I’ve been coding a backend site for us to use to manage our projects. Not a project management site, but a central location for the shit we’re doing.
If you follow the Rust sites you’ve already seen this. It’s what powers the new Rust website. Here’s a look at what it does right now.
Front Page
The front page lists all the projects on the left. Anyone in the company can create a project. We also have a list of commits. The idea is to eventually make this front page that useful that we’ll be compelled to have it open all the time – instead of filling up slack with notification after notification (but that’s a long term goal).
The commit log pulls info from both PlasticScm and Git, so we get the best of both worlds.
Project Page
The project’s front page gives stats about the game. If the game has our analytics system installed it shows historic player counts. I want this page to show financial info and stuff too eventually (long term goal is that everyone in the company can see how much each game makes, and maybe even show that info on the website).
Project Settings
The project settings page allows us to set up common fields and enable/disable features. Since not all projects need all features it makes sense to start with them all disabled and let users discover them by turning them on (instead of getting overwhelmed).
Project Information
This page generates the presskit page on the website. This aims to make it easy for people to make a useful informative website for their project by filling out a form.
Blogs
The way we write blogs for Rust has shaped the blog editor. Every post has a big headline image, a summary, and then a bunch of sections.
We don’t have to be safe here, so the sections are all written in Html, with help for the newbs.
Blogs are also how we add changelists.
Website Styles
Our website uses Bulma. Which is like Bootstrap but feels a bit more modern. The styles are defined using scss. This means the styles can be changed pretty dramatically by changing a few variables. This is kind of hard for people to do right now though, so I might make it more form based, and add a live preview.
Servers
Projects can use the Api to keep track of their official servers.
Clicking on a server name takes us to the web rcon page for that server.
Web rcon is a source style rcon service we made for Rust which uses websockets, so you can connect to it from a browser.
We have a Broadcast facility in the api, so that we can run a command on every server at the same time. This is all clientside javascript.
This makes patch day a lot easier, because we can literally go here and run the restart command.

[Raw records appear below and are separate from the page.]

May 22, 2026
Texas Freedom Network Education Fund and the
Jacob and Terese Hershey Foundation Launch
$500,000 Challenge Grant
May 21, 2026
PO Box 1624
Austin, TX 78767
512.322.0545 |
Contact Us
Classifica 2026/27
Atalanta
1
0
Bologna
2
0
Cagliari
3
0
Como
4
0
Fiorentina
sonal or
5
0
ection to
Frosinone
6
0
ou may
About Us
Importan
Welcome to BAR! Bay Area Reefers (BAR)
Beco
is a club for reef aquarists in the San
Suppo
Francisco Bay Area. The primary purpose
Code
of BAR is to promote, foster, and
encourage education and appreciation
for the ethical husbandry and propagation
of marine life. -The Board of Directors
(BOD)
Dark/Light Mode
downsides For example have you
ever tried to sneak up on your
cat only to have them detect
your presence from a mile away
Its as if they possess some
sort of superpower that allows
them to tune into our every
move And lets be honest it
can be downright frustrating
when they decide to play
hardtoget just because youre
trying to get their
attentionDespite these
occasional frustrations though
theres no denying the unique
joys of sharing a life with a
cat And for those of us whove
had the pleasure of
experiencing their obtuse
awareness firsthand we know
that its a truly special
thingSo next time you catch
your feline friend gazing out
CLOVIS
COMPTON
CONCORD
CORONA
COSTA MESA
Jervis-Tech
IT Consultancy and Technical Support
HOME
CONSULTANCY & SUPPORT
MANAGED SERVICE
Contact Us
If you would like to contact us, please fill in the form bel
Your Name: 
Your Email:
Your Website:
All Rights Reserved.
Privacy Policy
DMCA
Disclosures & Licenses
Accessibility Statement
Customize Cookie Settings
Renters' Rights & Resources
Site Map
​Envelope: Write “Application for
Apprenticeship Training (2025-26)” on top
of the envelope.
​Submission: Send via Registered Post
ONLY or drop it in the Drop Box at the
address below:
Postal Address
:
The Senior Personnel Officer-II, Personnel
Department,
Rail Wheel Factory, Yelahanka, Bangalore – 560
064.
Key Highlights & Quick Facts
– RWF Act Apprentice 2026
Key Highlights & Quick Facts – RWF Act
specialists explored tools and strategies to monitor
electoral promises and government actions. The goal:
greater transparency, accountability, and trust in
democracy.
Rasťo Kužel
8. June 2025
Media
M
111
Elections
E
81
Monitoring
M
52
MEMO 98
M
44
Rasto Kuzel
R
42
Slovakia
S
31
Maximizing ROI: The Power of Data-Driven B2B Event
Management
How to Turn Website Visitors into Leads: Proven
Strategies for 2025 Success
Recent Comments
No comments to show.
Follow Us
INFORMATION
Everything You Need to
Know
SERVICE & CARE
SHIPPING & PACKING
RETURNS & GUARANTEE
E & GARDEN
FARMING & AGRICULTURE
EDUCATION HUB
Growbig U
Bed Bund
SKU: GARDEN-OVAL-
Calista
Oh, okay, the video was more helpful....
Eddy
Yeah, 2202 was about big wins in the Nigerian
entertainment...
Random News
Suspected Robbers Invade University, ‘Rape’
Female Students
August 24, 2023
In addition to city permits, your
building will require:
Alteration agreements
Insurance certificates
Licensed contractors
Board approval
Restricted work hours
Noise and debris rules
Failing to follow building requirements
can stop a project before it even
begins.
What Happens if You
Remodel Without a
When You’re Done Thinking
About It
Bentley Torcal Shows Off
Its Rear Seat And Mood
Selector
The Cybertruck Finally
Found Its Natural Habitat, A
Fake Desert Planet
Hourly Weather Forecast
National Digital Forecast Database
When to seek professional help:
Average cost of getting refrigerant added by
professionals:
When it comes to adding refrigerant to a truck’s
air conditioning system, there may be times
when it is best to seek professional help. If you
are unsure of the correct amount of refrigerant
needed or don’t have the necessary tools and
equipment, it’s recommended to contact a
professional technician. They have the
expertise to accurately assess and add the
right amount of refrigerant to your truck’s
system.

Each server shuts down, updates from Steam to the latest version, then comes back up.
We also maintain a list of servers banned from showing up on the server list. This is used to help fight against people being assholes, creating servers with fake player counts etc.
Benefits
This whole thing is obviously full of benefits. As our team grows we’re all less and less aware of what everyone is working on. If someone made a project and wanted to let people outside know about it, they had to create their own wordpress site and take time kitting that out. This system aims to make that process really low friction.. to the point where we can create information sites for projects we know won’t have a long life time – just to document their rise and fall.
The intention is that the main Facepunch site will act as a root, showing all our active projects and all of their current states.
Allowing people to get involved with the development of projects they’re interested in, letting us all see which projects are being worked on, what they are, how long they’ve been in development. All stuff that we’ve failed to achieve at Facepunch so far.
The long term goal for Facepunch is to hire more self starter game developers to contribute to this madness, and to release the games we’re really proud of.